Copy every line of the listing below word for word, omitting the pictures.

Stored data:
○ ○ ○ ○
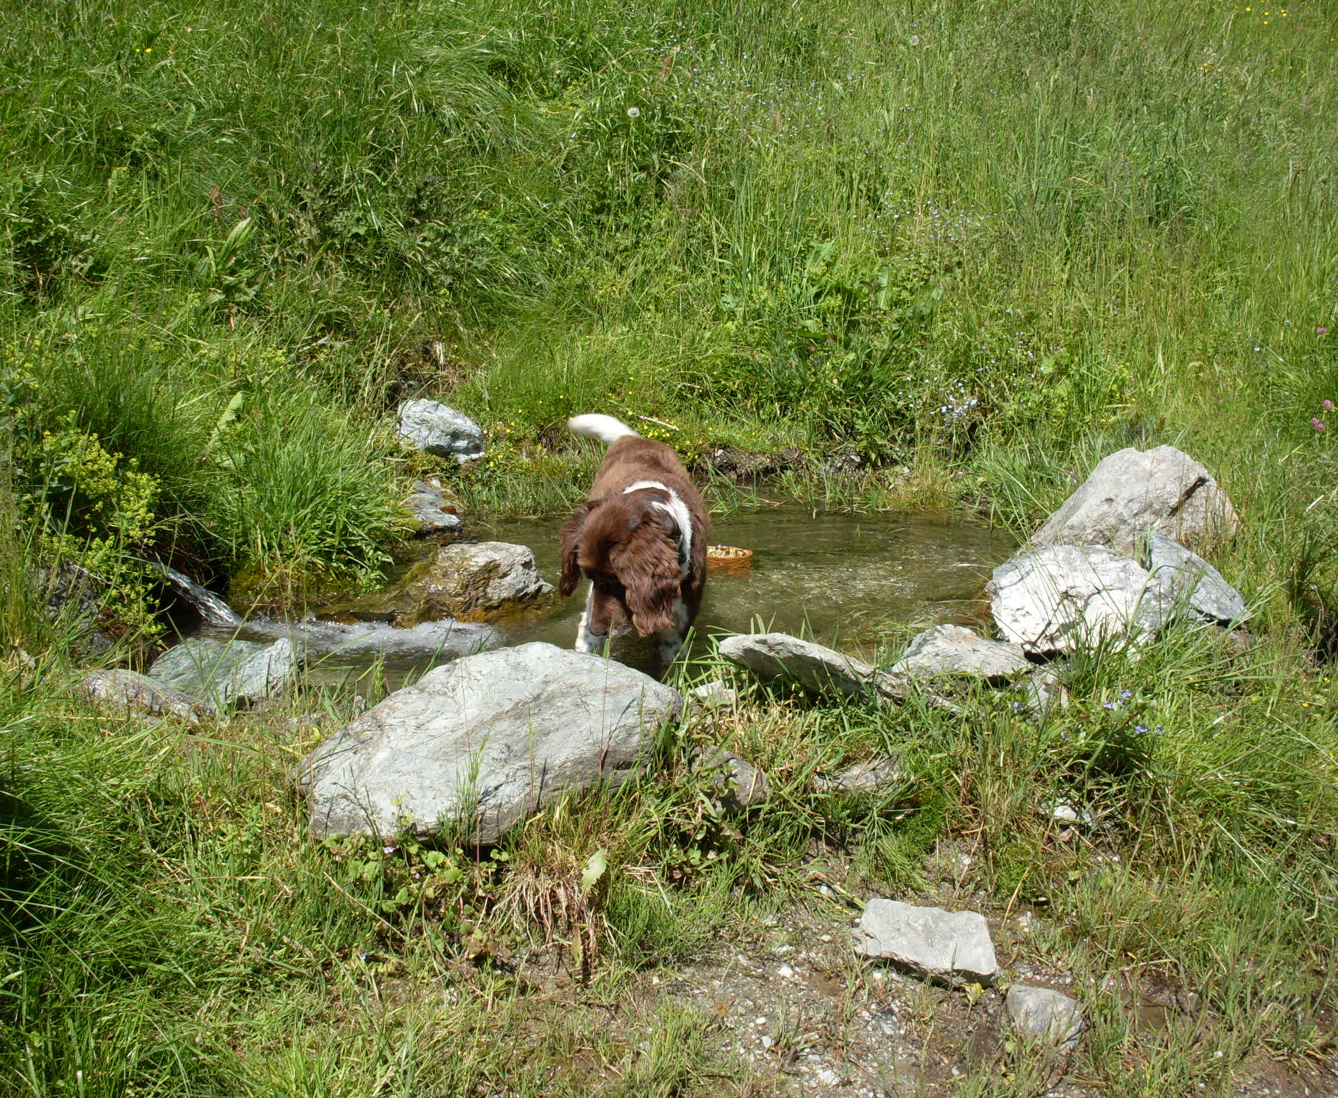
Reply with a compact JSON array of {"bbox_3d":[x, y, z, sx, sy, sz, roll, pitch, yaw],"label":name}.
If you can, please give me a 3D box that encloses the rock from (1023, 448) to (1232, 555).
[{"bbox_3d":[1.183,-0.106,4.100,0.500,0.270,0.330,-1,17,-3],"label":"rock"}]

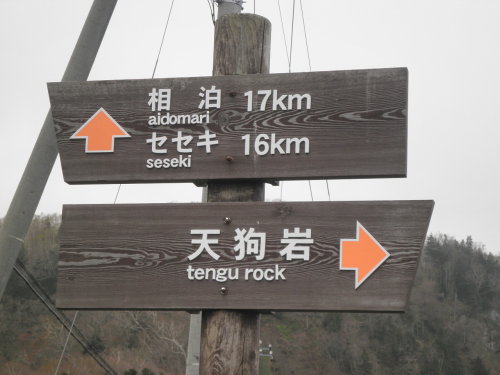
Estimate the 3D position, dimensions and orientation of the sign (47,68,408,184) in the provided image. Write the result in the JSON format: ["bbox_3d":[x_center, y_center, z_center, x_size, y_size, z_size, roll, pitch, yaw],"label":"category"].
[{"bbox_3d":[-0.080,-0.157,3.360,1.000,0.287,0.038,-1,-14,14],"label":"sign"}]

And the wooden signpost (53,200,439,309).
○ ○ ○ ○
■ WRITTEN ANSWER
Reply with a compact JSON array of {"bbox_3d":[x, y, z, sx, sy, sz, roll, pitch, yaw],"label":name}.
If you can, please give me a 3D box that encloses the rock from (1023, 448) to (1232, 555).
[{"bbox_3d":[1.183,-0.106,4.100,0.500,0.270,0.330,-1,17,-3],"label":"rock"}]

Estimate the 3D position, dimensions and orientation of the sign (47,68,408,184) in the provided image. Write the result in the JSON format: ["bbox_3d":[x_center, y_center, z_center, x_size, y_size, z_size, roll, pitch, yaw],"label":"category"].
[{"bbox_3d":[-0.080,-0.157,3.360,1.000,0.287,0.038,-1,-14,14],"label":"sign"}]

And the wooden signpost (53,200,439,309).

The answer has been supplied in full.